Six other scouts, along with some parents, were there to assist as Benitez supervised the work. Nadon noted that many had to camp there to watch over the rented equipment.
Benitez said the highlight of his seven years with the scouts is “the friends I made along the way.”
He noted, “I had friends, people I looked up to, who became Eagle Scouts,” in particular Eagle Scout Dylan Perreira, who earned his Eagle Scout rank in February 2018.
Benitez recently graduated from Sequim High School and is set to attend Northwest Lineman School in Idaho this fall.
No stranger to working outside — Benitez worked at Hurricane Ridge for a spell and endured 60-mile-per-hour winds, he said — the training at the Idaho vocational school will help him be employable in any community.
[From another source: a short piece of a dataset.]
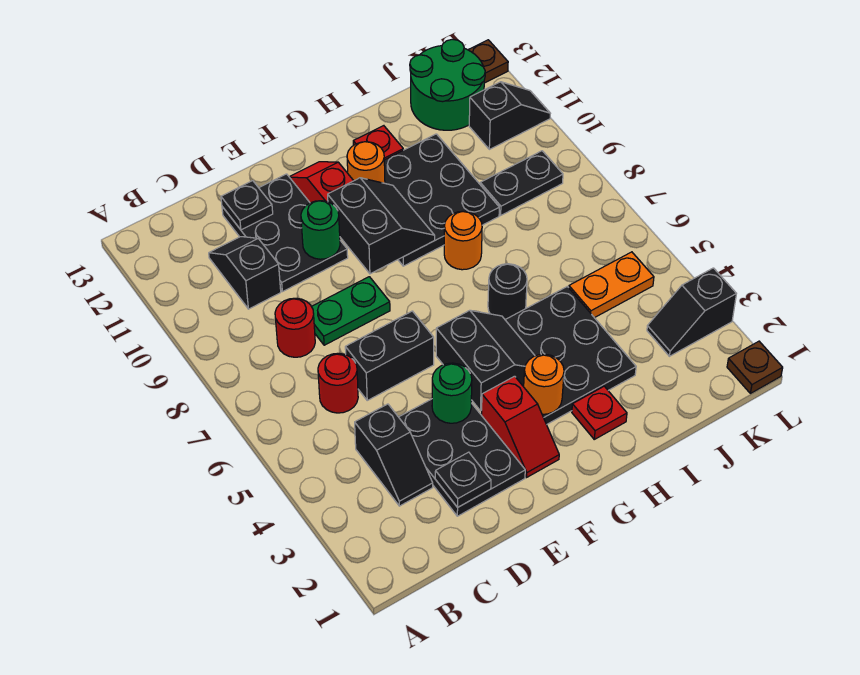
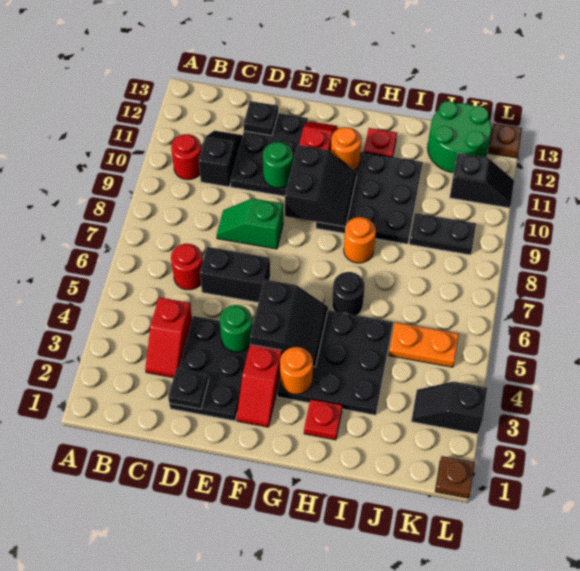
black 1x2 slope [355,404,433,506] -> red 1x2 slope [145,297,192,378]
red 1x1 round brick [275,298,315,357] -> red 1x1 round brick moved to [171,134,201,180]
green 1x2 plate [312,277,390,345] -> green 1x2 slope [216,198,283,249]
“You see job opportunities everywhere,” Benitez said.
While the COVID pandemic hurt scouting as a whole, BSA remains strong locally, Nadon said, in both Troop 90 and the male and female groups with Troop 1498, Sequim’s other troop. Combined, the troops have about 65 scouts.
Recruiting efforts for BSA cub scouts, the younger groups of scouts, went well and that age group is seeing a surge was well, Nadon said.
“A lot of it had to do with the fact that we weren’t going to let scouting die in Sequim; they needed to have something going on,” Nadon said.